> [Explore the material]
1) In the ASEAN text, what name is given to the legal and institutional framework meant to help realize the ASEAN Community?
2) Condense the paragraph of the ASEAN text that opens with "The establishment of ASEAN and the process of community-building" into a short bulleted list of its main points.

[[ Document text, beginning ]]

The Association of Southeast Asian Nations or ASEAN is a socially constructed reality.  It started with a common vision among its founding four member countries, eventually shared by ten nations, seized by the private sector and the non-governmental stakeholders, made inroads into our collective regional consciousness and now aims to be a more integrated community.  This has been a product of four decades of interactions, socialization and cooperation at various levels both within and outside of government circles.

The establishment of ASEAN and the process of community-building are political instruments needed to maintain and promote regional peace, security and order.  With a stable regional order, ASEAN Member Countries should be able to pursue their social and economic development aspirations without their survival, independence and well-being being threatened by anyone in the neighborhood.  Regional solidarity has also prevented any external power from wielding undue dominance or interference in domestic and regional affairs.  At the same time, being part of the world state system, most ASEAN Member Countries have maintained their close relationship with some Major Powers which preceded the birth of ASEAN or their membership into ASEAN.

Although the founding document of ASEAN has expressed an aspiration to build a “partnership in order to strengthen the foundation for a prosperous and peaceful community of Southeast Asian Nations”1 , it has taken another four decades of interactions, socialization and cooperation, before the organization has gained sufficient confidence to aim for the establishment an ASEAN Community with capital C.  This decision to move from common to proper noun has set into motion parallel efforts to formulate and carry out plans of actions towards constructing the security, economic, and socio-cultural pillars of the ASEAN Community.  It has also led to the decision to have a legal and institutional framework that is supposed to meet the challenges of realising the ASEAN Community – the ASEAN Charter.

[[ Document text, end ]]
[[ Source information, beginning ]]

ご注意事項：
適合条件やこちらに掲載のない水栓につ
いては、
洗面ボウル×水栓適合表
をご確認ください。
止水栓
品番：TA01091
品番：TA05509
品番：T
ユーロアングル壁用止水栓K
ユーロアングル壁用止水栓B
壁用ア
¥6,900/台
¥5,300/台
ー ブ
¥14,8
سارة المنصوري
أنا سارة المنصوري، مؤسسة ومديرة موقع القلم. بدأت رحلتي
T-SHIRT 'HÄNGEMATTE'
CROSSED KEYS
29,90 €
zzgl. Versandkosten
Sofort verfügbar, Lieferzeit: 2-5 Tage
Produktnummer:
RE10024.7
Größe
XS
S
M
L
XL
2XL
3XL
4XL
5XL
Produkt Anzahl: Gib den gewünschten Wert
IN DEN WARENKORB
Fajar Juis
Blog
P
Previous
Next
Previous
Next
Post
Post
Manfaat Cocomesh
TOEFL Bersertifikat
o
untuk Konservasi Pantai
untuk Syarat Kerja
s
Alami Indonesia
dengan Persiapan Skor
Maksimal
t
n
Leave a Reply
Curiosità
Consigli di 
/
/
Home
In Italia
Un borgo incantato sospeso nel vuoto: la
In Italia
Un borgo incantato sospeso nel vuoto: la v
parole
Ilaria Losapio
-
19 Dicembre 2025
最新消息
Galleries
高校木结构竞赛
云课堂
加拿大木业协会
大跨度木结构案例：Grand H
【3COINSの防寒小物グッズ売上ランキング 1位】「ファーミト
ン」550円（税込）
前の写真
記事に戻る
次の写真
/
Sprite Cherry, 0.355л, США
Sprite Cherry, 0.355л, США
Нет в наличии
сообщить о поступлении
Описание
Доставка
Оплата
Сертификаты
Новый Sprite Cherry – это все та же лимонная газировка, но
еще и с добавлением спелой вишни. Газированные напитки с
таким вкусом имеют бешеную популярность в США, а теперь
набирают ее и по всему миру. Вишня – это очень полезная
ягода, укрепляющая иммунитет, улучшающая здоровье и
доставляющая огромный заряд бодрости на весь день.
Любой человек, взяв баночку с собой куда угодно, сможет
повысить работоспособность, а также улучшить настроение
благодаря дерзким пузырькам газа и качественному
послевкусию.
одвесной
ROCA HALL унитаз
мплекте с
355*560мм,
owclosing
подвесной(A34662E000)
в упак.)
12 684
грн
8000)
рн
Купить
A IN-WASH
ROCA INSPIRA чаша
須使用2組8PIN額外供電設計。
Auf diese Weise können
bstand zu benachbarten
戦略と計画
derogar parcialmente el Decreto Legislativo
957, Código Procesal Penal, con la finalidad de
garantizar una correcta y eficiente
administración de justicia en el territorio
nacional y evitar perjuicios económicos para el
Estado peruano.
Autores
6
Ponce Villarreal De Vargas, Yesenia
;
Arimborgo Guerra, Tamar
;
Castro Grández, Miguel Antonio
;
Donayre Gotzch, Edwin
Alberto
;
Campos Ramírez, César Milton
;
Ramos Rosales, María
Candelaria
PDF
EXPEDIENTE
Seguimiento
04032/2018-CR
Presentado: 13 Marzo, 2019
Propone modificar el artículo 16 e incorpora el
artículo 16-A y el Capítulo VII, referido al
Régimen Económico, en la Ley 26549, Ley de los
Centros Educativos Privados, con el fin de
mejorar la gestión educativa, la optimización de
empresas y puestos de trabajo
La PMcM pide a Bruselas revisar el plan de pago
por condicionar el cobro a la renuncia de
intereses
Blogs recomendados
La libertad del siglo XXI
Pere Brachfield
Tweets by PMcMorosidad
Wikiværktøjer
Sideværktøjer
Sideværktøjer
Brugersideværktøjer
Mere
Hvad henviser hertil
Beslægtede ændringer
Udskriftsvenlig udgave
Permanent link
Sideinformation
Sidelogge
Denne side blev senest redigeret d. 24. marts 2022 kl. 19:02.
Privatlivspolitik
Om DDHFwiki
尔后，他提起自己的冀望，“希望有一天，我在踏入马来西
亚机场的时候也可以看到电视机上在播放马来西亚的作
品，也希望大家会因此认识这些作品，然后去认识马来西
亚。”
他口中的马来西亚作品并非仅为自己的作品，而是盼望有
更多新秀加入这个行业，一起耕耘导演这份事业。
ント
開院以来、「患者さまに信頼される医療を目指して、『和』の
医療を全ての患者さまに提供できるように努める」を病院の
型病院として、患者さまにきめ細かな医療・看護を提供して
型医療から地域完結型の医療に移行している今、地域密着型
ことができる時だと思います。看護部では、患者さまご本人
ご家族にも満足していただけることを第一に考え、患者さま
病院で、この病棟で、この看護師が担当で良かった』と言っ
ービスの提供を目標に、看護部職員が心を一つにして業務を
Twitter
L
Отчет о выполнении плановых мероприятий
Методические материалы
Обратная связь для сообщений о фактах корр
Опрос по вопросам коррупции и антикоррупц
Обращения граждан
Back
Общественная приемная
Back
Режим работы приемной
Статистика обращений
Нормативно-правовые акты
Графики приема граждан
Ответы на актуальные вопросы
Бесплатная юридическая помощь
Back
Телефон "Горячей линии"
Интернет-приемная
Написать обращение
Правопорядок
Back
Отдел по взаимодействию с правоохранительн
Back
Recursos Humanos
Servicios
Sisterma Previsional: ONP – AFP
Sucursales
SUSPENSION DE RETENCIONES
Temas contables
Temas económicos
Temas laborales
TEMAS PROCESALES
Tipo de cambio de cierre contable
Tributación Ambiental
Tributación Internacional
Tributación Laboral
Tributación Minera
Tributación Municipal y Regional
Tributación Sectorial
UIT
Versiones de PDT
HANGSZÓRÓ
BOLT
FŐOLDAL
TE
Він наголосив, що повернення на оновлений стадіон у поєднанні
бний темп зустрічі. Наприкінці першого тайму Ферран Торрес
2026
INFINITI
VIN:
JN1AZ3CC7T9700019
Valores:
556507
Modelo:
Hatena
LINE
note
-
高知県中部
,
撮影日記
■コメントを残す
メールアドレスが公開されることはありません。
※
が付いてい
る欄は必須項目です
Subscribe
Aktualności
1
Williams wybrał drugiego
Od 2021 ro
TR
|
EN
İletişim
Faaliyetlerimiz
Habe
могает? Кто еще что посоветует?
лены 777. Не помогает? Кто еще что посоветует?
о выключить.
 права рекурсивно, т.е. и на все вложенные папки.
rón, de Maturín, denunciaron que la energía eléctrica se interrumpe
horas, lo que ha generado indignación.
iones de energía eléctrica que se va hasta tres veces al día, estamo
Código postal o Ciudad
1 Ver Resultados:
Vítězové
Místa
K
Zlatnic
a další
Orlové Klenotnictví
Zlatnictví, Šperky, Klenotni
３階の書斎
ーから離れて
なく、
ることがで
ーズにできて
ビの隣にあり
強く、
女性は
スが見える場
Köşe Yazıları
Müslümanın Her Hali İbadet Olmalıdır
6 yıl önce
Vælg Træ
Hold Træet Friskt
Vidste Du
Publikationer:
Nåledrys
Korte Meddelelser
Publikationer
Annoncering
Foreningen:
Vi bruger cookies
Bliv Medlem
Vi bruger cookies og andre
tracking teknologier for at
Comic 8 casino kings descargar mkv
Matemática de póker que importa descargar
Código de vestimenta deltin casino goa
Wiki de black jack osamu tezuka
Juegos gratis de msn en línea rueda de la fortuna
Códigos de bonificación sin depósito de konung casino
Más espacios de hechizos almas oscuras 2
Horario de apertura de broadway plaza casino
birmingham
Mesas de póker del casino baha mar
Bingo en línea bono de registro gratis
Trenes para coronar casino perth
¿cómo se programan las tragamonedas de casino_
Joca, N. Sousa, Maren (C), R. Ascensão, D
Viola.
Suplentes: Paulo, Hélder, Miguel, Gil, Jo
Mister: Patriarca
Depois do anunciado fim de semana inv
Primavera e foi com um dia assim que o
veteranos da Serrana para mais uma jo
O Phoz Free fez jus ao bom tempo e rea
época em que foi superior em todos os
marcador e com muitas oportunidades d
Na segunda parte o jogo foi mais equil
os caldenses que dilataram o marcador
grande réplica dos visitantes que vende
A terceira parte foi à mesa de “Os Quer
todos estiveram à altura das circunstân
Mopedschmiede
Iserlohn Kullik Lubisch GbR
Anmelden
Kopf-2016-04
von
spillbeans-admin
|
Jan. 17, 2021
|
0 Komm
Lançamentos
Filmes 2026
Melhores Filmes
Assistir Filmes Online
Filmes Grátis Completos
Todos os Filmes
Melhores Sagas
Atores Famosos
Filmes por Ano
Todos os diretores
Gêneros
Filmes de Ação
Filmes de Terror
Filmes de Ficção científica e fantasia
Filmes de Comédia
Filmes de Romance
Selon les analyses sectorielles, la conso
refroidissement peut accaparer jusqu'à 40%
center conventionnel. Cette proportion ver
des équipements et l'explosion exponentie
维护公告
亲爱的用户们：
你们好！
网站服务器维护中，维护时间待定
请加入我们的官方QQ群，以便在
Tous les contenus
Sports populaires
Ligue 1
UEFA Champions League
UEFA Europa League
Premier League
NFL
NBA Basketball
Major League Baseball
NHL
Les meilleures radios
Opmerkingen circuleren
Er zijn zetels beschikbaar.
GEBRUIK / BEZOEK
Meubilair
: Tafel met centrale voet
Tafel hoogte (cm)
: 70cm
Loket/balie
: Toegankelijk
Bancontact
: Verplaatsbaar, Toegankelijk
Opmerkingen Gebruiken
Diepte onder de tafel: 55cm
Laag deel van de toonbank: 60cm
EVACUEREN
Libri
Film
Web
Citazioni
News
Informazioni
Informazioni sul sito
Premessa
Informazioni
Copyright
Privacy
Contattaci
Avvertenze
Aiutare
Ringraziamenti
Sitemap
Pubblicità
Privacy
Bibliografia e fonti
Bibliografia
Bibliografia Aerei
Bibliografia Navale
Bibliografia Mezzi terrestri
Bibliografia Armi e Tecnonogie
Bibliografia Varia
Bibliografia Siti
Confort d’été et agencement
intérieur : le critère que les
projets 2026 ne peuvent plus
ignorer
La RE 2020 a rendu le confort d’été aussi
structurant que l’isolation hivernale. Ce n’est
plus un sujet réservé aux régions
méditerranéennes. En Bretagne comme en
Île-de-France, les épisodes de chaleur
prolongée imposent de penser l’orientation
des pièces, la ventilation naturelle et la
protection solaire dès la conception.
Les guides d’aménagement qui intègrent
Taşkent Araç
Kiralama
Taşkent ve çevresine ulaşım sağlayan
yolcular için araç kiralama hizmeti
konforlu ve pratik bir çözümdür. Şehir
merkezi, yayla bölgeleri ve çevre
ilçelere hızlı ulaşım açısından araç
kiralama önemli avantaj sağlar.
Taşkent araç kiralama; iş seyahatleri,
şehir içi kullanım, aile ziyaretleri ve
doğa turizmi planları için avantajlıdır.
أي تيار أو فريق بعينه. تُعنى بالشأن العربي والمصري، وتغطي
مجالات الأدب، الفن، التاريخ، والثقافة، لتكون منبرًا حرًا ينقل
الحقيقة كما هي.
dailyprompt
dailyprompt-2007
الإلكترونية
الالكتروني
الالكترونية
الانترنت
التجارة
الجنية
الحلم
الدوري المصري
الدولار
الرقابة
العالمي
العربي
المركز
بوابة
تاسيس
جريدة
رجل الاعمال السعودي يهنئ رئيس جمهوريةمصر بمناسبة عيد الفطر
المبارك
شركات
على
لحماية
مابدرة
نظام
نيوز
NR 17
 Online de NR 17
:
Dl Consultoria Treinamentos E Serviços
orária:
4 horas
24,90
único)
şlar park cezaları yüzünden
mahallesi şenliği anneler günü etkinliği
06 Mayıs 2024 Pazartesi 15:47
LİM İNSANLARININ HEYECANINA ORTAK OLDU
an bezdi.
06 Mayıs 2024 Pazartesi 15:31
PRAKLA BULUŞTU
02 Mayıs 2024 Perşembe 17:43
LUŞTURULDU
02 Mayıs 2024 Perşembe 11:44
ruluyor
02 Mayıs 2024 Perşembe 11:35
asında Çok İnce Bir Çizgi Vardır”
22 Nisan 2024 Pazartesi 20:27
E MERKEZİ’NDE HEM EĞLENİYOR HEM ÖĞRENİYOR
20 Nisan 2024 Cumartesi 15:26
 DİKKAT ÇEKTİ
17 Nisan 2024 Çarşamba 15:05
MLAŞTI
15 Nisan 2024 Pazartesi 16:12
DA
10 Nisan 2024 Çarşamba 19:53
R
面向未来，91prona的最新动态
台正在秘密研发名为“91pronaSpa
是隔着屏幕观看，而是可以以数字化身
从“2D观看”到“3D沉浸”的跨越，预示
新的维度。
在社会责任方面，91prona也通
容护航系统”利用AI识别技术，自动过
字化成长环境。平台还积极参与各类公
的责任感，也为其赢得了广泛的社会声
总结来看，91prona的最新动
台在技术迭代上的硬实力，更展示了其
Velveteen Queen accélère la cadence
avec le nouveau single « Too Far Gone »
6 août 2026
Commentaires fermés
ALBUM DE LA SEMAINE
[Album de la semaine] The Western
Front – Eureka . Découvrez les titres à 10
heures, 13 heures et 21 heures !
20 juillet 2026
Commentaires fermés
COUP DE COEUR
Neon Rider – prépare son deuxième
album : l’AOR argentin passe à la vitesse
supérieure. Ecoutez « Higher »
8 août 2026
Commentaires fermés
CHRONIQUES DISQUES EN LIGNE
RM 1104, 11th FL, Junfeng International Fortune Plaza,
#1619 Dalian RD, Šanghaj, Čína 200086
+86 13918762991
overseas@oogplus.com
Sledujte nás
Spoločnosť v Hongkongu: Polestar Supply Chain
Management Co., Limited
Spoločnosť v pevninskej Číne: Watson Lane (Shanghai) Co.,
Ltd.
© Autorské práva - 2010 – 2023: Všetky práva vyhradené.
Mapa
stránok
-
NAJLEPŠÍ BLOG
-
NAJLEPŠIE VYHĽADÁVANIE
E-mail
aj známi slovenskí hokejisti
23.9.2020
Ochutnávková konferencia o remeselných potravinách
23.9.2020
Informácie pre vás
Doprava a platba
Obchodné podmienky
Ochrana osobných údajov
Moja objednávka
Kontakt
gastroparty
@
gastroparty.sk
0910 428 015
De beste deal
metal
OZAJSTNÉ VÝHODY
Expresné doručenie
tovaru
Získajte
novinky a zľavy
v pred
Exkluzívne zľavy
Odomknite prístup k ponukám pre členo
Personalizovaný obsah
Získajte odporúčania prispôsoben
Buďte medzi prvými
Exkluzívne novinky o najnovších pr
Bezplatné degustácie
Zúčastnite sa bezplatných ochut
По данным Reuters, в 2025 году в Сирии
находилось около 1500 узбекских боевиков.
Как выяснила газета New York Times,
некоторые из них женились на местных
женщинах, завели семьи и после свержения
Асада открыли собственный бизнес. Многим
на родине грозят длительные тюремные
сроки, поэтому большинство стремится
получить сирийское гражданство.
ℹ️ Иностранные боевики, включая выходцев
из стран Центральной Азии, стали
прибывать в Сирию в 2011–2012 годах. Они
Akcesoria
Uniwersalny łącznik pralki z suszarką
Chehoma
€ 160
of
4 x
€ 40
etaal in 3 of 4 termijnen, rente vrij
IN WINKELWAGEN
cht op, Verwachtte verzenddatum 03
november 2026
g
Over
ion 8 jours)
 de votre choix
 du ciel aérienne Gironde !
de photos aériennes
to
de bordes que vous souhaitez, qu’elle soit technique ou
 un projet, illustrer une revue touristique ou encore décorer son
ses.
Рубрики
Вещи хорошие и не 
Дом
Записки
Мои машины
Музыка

[[ Source information, end ]]

> [Expected results]
1) The ASEAN Charter.

2)
- ASEAN and its community-building are political tools for keeping regional peace, security and order.
- A stable regional order lets member countries pursue social and economic development without threats to their survival, independence and well-being from neighbors.
- Regional solidarity has kept outside powers from exerting undue dominance or interference in domestic and regional affairs.
- Most member countries still keep close ties with some Major Powers, ties that predate ASEAN or their joining it.